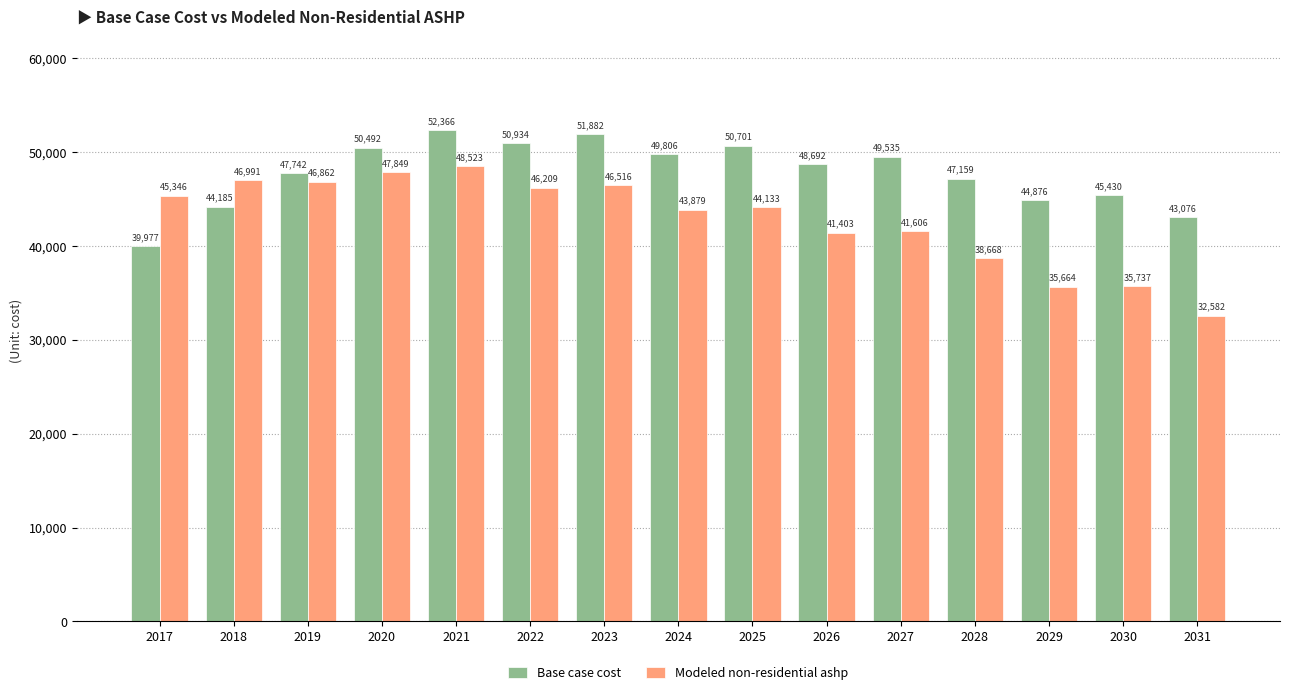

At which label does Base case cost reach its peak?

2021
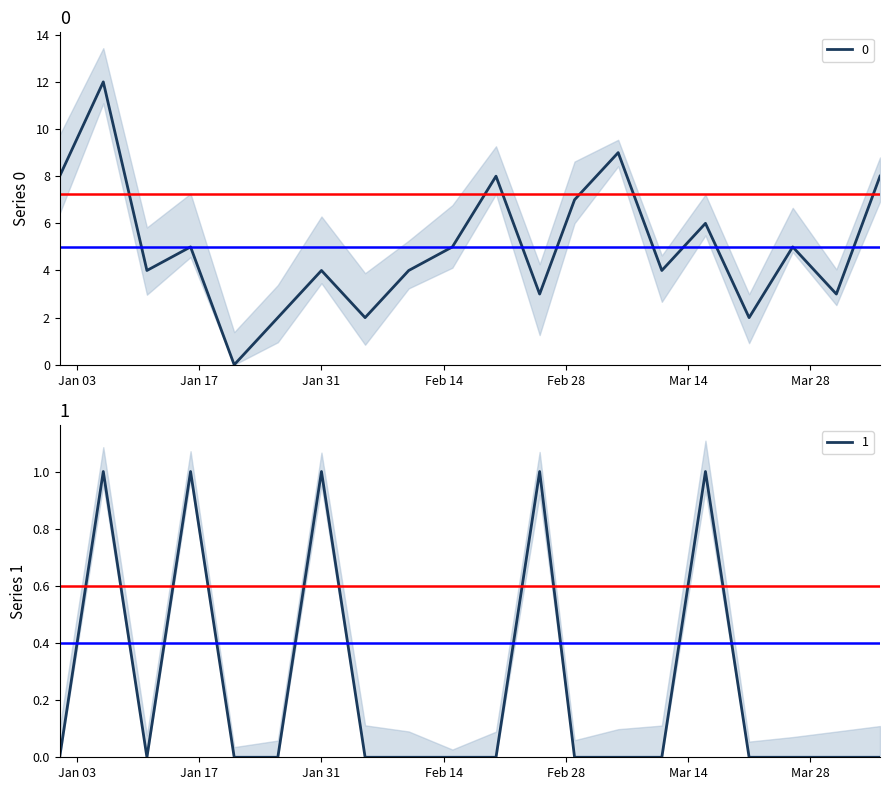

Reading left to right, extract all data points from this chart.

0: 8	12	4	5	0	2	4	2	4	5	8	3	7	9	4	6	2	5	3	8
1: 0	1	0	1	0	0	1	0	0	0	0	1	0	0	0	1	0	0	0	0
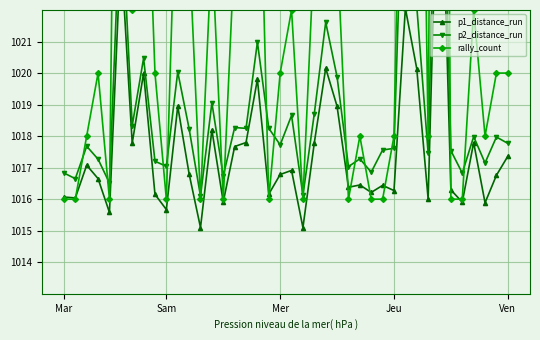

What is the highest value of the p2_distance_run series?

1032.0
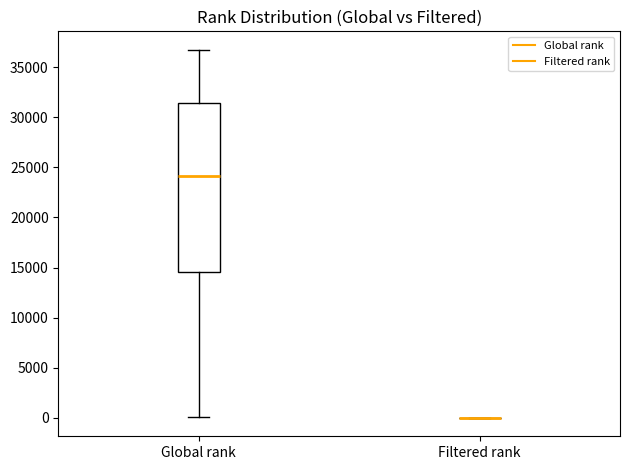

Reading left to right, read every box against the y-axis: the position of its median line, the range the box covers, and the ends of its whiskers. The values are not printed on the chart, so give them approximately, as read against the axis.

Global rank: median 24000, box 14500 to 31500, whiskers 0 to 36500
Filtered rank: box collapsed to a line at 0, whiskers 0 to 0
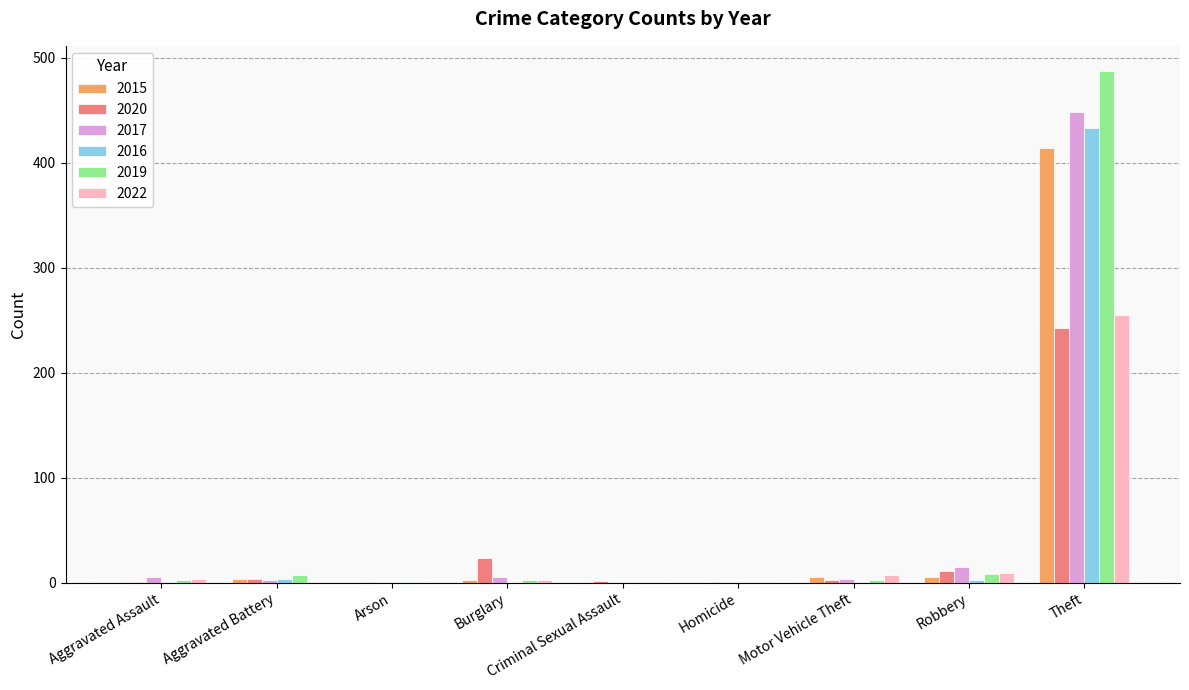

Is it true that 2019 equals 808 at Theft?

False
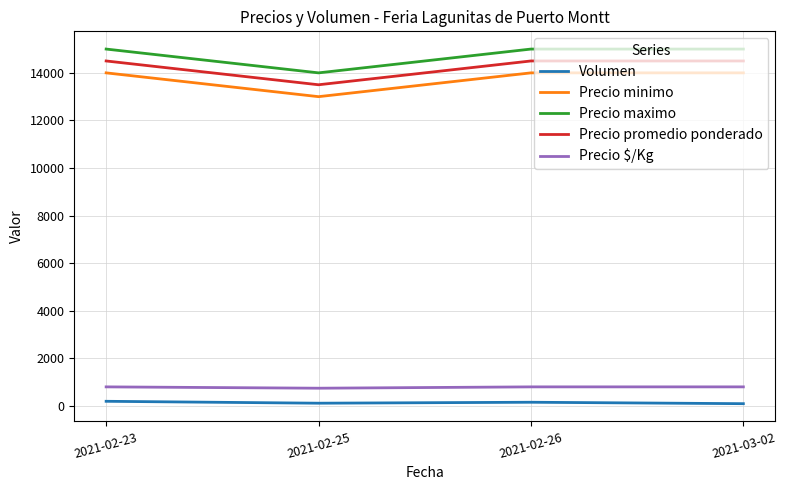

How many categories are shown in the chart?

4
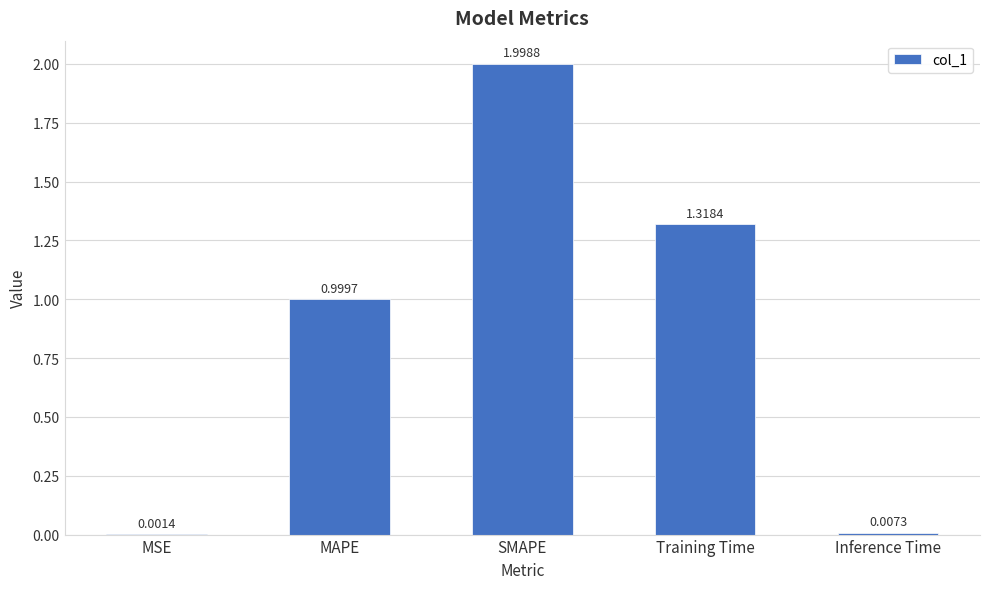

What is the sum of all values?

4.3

# # # #

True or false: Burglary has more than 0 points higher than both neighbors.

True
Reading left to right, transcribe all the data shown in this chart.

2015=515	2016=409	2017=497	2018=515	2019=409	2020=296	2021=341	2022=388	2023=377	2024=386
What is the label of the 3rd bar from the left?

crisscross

# # # #

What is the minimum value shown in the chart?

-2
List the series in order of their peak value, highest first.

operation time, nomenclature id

# # # #

Rewrite the items from the line with "What is the minimum value shown in the chart?" up to and including the line with "operation time, nomenclature id", changing "peak value" to "maximum value" and leaving everything else as it is.

What is the minimum value shown in the chart?

-2
List the series in order of their maximum value, highest first.

operation time, nomenclature id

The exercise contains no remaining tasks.